No debate: Area schools’ cafeterias offering nutritional lunches

While Spokane students are piling roasted chicken and homemade red potato fries onto their plates, other students around the country will still be eating canned vegetables packed with sodium and previously frozen meat.

Congress on Thursday approved a spending plan that allows schools more time to comply with new federal standards requiring that they cut down on sodium and boost the amount of whole grains in school lunches. Nutrition directors nationally have complained that they’re losing money from the new standards because so many students stopped eating school lunches and because the fresh fruits and vegetables and whole grains cost more.

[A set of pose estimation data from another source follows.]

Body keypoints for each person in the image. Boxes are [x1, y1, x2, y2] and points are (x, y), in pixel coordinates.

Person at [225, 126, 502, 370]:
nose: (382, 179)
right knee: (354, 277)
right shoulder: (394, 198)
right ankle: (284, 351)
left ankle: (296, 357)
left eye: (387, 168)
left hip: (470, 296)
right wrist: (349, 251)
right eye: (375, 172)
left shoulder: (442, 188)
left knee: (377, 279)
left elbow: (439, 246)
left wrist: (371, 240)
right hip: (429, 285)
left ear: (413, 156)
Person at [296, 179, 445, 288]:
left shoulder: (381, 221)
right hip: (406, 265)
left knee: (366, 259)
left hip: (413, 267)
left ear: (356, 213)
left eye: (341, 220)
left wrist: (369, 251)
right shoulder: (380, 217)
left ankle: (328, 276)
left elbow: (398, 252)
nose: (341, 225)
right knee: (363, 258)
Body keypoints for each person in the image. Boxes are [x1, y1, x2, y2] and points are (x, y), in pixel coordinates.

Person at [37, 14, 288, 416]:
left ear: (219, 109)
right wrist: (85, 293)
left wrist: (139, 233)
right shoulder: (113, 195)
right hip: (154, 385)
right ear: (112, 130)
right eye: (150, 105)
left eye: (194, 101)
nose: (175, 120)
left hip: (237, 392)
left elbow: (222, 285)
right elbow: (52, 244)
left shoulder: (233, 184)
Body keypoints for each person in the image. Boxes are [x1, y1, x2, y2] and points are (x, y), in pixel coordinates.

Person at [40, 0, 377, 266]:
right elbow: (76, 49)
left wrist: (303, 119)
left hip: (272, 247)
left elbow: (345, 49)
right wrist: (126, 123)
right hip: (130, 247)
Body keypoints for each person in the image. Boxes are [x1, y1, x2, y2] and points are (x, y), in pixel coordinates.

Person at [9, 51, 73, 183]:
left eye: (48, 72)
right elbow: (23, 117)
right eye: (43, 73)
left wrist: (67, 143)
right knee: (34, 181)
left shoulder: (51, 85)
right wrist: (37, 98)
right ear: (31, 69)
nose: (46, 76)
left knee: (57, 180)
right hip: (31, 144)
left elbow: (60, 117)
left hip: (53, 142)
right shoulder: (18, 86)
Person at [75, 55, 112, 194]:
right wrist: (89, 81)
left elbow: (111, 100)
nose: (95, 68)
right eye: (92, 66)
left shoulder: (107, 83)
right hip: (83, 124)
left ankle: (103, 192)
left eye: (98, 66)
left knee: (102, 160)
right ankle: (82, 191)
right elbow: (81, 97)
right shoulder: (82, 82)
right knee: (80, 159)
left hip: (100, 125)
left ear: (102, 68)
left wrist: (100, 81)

“Micromanaging school lunch is not conducive,” said Audrey Scagnelli, a spokeswoman for U.S. Rep. Cathy McMorris-Rodgers, who supported easing the nutrition standards. The budget legislation will help reduce the red tape around school lunches, the spokeswoman said, and give school districts the option of deciding where those dollars go.

Patricia Montague, CEO of the School Nutrition Association, said in a statement earlier this week: “USDA’s regulations are well-intended, but have resulted in unintended, adverse consequences. Since the new standards took effect, 1.5 million dissatisfied students have given up on school meals, taking their lunch money with them.” Montague’s association represents 55,000 school nutrition directors nationwide.

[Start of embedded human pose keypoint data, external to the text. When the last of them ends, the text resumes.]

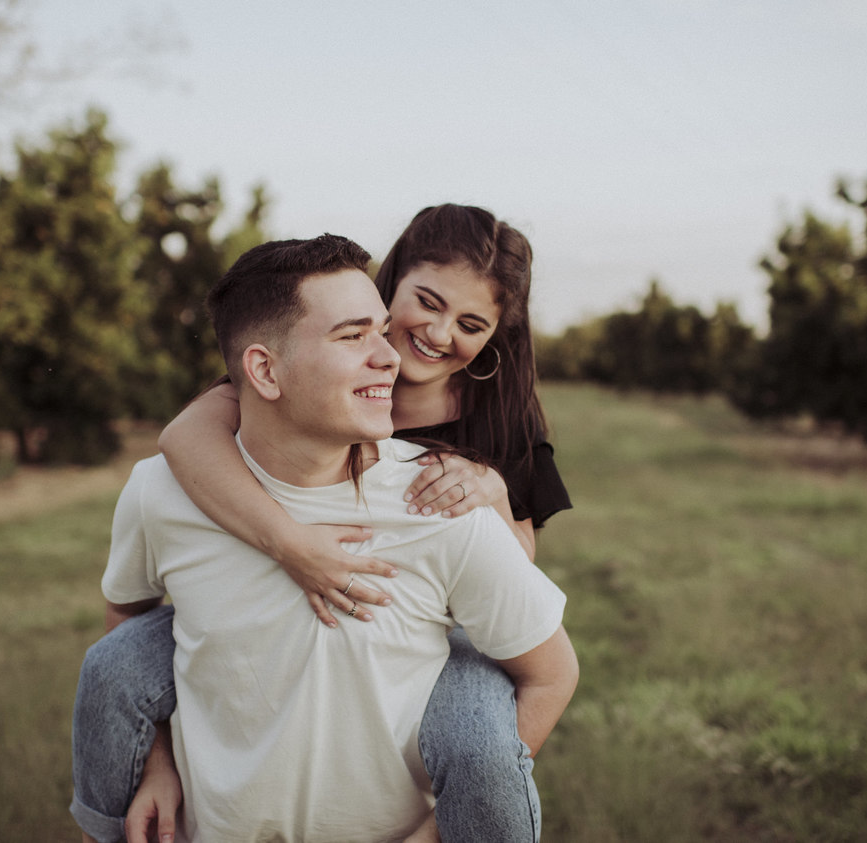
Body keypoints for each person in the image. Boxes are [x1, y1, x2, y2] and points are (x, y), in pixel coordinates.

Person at [73, 234, 578, 843]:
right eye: (355, 334)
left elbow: (545, 655)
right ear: (264, 370)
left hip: (464, 631)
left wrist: (490, 495)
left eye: (470, 323)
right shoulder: (172, 482)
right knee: (115, 663)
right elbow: (181, 444)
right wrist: (157, 764)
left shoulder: (448, 492)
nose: (398, 351)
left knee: (478, 743)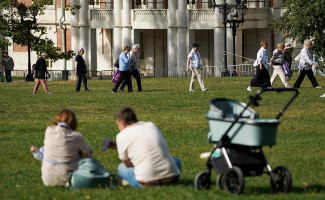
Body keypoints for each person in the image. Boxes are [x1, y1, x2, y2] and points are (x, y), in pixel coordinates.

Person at [106, 107, 181, 188]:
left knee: (121, 167)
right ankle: (168, 181)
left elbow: (128, 164)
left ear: (122, 124)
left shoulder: (121, 136)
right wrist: (118, 145)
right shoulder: (151, 125)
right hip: (172, 178)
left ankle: (130, 182)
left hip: (147, 181)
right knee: (176, 160)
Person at [30, 109, 92, 187]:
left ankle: (40, 154)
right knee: (86, 151)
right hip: (71, 179)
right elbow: (88, 156)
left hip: (48, 180)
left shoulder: (49, 130)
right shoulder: (76, 136)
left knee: (47, 149)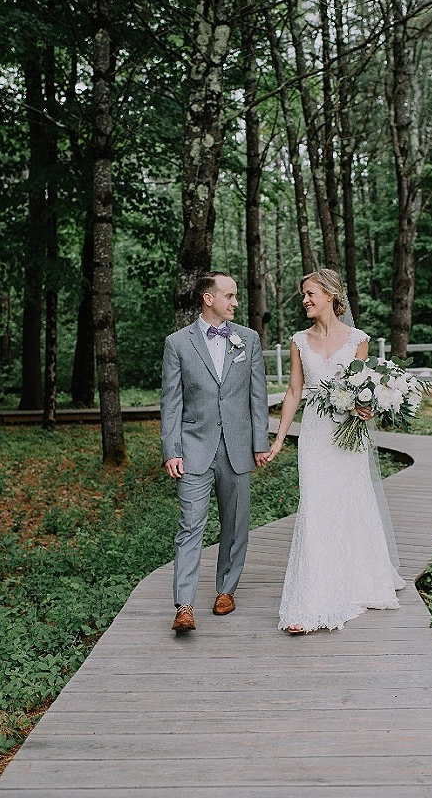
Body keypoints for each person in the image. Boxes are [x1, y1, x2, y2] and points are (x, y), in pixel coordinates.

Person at [267, 269, 405, 634]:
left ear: (330, 295)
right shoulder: (299, 341)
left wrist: (366, 407)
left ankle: (356, 580)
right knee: (315, 506)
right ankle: (310, 600)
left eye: (310, 293)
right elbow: (294, 391)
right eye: (304, 295)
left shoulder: (358, 340)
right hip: (314, 434)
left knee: (350, 502)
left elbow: (365, 389)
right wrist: (279, 439)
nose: (305, 300)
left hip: (347, 434)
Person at [161, 271, 270, 633]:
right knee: (190, 525)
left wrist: (260, 443)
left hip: (237, 447)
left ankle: (226, 589)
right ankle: (184, 605)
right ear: (209, 298)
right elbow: (171, 402)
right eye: (230, 296)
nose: (235, 302)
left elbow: (257, 395)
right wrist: (172, 449)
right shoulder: (177, 343)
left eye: (235, 296)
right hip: (194, 448)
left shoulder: (248, 339)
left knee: (235, 524)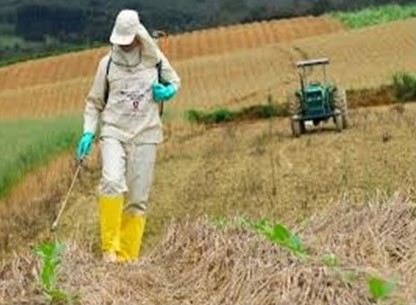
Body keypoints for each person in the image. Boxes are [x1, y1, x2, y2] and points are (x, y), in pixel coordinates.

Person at [76, 9, 180, 263]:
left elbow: (175, 81)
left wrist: (167, 91)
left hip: (146, 135)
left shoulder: (155, 59)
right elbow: (94, 102)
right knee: (111, 181)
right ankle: (109, 251)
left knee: (137, 200)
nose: (123, 45)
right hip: (114, 132)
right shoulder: (107, 64)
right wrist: (89, 131)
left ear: (138, 36)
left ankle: (127, 258)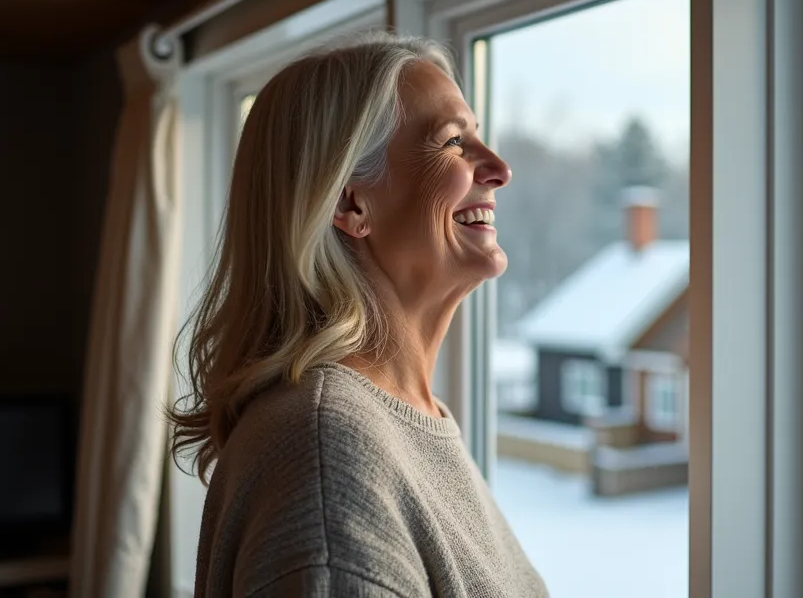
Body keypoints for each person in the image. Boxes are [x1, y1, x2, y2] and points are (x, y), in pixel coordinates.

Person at [170, 32, 547, 597]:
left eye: (476, 137)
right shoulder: (330, 458)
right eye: (451, 142)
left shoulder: (403, 418)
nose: (497, 169)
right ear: (350, 203)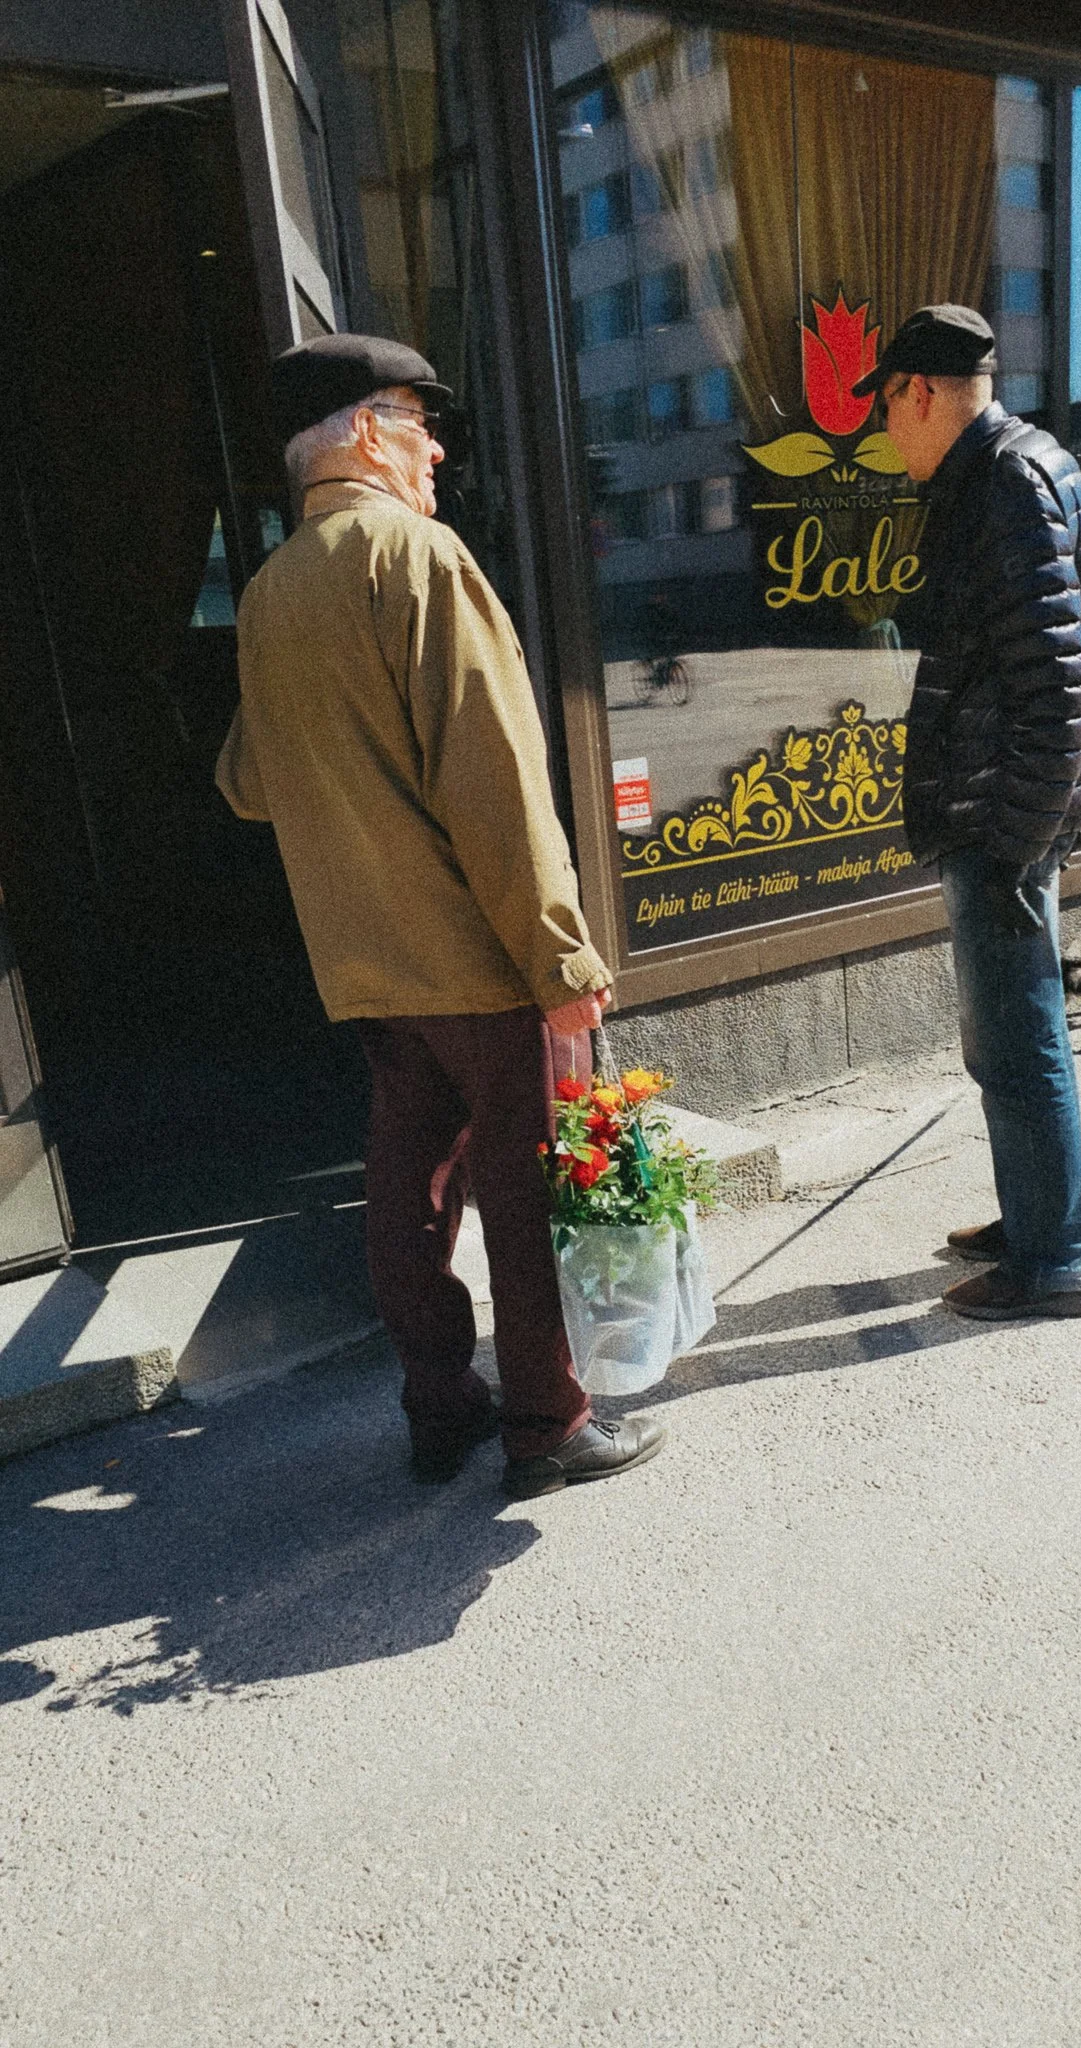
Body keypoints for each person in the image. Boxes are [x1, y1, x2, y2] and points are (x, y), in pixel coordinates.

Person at [215, 332, 664, 1494]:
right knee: (523, 1189)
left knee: (407, 1185)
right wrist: (561, 952)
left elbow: (246, 783)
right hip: (475, 953)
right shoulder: (417, 557)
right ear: (367, 432)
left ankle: (439, 1401)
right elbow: (498, 783)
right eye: (419, 422)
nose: (438, 446)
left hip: (364, 963)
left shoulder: (266, 593)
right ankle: (548, 1424)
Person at [851, 306, 1081, 1318]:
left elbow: (1055, 689)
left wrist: (1010, 848)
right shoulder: (1026, 463)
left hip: (1006, 815)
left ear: (919, 391)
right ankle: (1038, 1211)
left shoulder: (1003, 484)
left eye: (884, 409)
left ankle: (1055, 1259)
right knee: (1010, 1030)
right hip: (1017, 807)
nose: (884, 434)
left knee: (1017, 1035)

The spending bill allows schools that can demonstrate difficulty in meeting the standards to apply for an exemption.

High school students in Spokane’s largest district often order out for Jimmy John’s deliveries at lunch, but Spokane Public Schools officials say they won’t ask for a waiver. Meal planners there started bringing in healthier food ahead of the Healthy, Hunger-Free Act requirements.

“We started going whole grains a few years ago,” said Doug Wordell, the district’s nutrition services director. “We started increasing fruits and vegetables gradually. I think we’re fortunate that we started this process early.”

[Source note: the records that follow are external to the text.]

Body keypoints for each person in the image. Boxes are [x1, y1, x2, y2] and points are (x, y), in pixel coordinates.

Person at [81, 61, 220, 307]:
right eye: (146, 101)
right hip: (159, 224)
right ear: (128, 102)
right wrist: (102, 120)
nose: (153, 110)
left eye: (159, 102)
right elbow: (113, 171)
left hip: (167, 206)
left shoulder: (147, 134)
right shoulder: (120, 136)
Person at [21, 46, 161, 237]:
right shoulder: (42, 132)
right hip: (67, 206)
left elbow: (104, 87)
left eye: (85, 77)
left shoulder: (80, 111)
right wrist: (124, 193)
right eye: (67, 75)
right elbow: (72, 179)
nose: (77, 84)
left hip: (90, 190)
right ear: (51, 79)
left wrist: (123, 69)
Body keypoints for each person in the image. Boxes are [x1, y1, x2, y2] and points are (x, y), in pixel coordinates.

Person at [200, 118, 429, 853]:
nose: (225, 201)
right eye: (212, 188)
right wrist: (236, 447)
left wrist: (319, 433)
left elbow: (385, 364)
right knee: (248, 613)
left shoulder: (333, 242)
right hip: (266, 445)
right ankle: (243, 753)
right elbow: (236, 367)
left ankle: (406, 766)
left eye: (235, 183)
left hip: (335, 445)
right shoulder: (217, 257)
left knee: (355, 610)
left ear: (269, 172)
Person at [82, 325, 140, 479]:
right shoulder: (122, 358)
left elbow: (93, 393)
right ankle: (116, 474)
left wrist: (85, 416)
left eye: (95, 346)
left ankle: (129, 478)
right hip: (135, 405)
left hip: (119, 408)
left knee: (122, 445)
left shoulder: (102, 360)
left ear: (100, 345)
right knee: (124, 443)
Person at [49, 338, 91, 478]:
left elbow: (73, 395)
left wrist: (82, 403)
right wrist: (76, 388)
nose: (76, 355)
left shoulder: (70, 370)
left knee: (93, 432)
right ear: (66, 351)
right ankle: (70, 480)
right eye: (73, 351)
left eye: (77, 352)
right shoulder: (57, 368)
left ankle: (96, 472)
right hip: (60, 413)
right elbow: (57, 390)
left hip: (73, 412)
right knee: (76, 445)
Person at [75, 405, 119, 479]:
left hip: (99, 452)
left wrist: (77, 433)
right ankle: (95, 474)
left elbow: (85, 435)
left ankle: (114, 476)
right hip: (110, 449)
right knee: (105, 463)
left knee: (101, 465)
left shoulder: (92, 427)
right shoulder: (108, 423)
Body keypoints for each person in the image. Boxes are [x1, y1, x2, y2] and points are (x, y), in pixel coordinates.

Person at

Wordell added, “We really work hard on food costs. We also work hard on menus and finding items to get food in kids’ stomachs and not in garbage cans.”

Salt has been taken off tables, nothing is deep fried, and starting next year food will be made from scratch at eight more district schools. The Community School piloted the district’s from-scratch meal program in 2012. A local nonprofit, the Empire Health Foundation, funded training for that school’s chef.

Last month, the foundation awarded Spokane Public Schools a $1 million grant to expand the program.

Scratch cooking is about local farmers, local suppliers, clean labels and fresh foods, Wordell said.

New menus are in the works, and food is being taste-tested in preparation for from-scratch cooking at Stevens, Logan, Ridgeview, Madison, Garfield, Lidgerwood, Moran Prairie and Roosevelt elementaries starting in the fall. The Montessori School also serves from-scratch meals.

“Spokane has a high rate of free and reduced meals,” so lots of children depend on school food, said Antony Chiang, president of the Empire Health Foundation. “Instead of training their palate to like chicken nuggets and French fries, we are trying to change that.” A new report released this week shows that 7 in 10 Americans are overweight.

Cheney School District, which has about 4,000 students, does all of its cooking from scratch. The program launched in fall 2011 by partnering with the foundation. The switch has helped kids lose weight, and after two years, it became cost-neutral.

“With the addition of Spokane’s elementary schools, that will double the number of kids we will be able to reach, raising it to about 3.5 million meals annually,” Chiang said. “To their credit, when you think about the number of meals they serve each day, this is no small change.”

While McMorris-Rodgers thinks federal regulations requiring healthier meals are over-reaching, she wants schoolchildren to have access to healthy options, said Scagnelli, her spokeswoman. The congresswoman is “very excited to see Spokane implementing changes,” she said.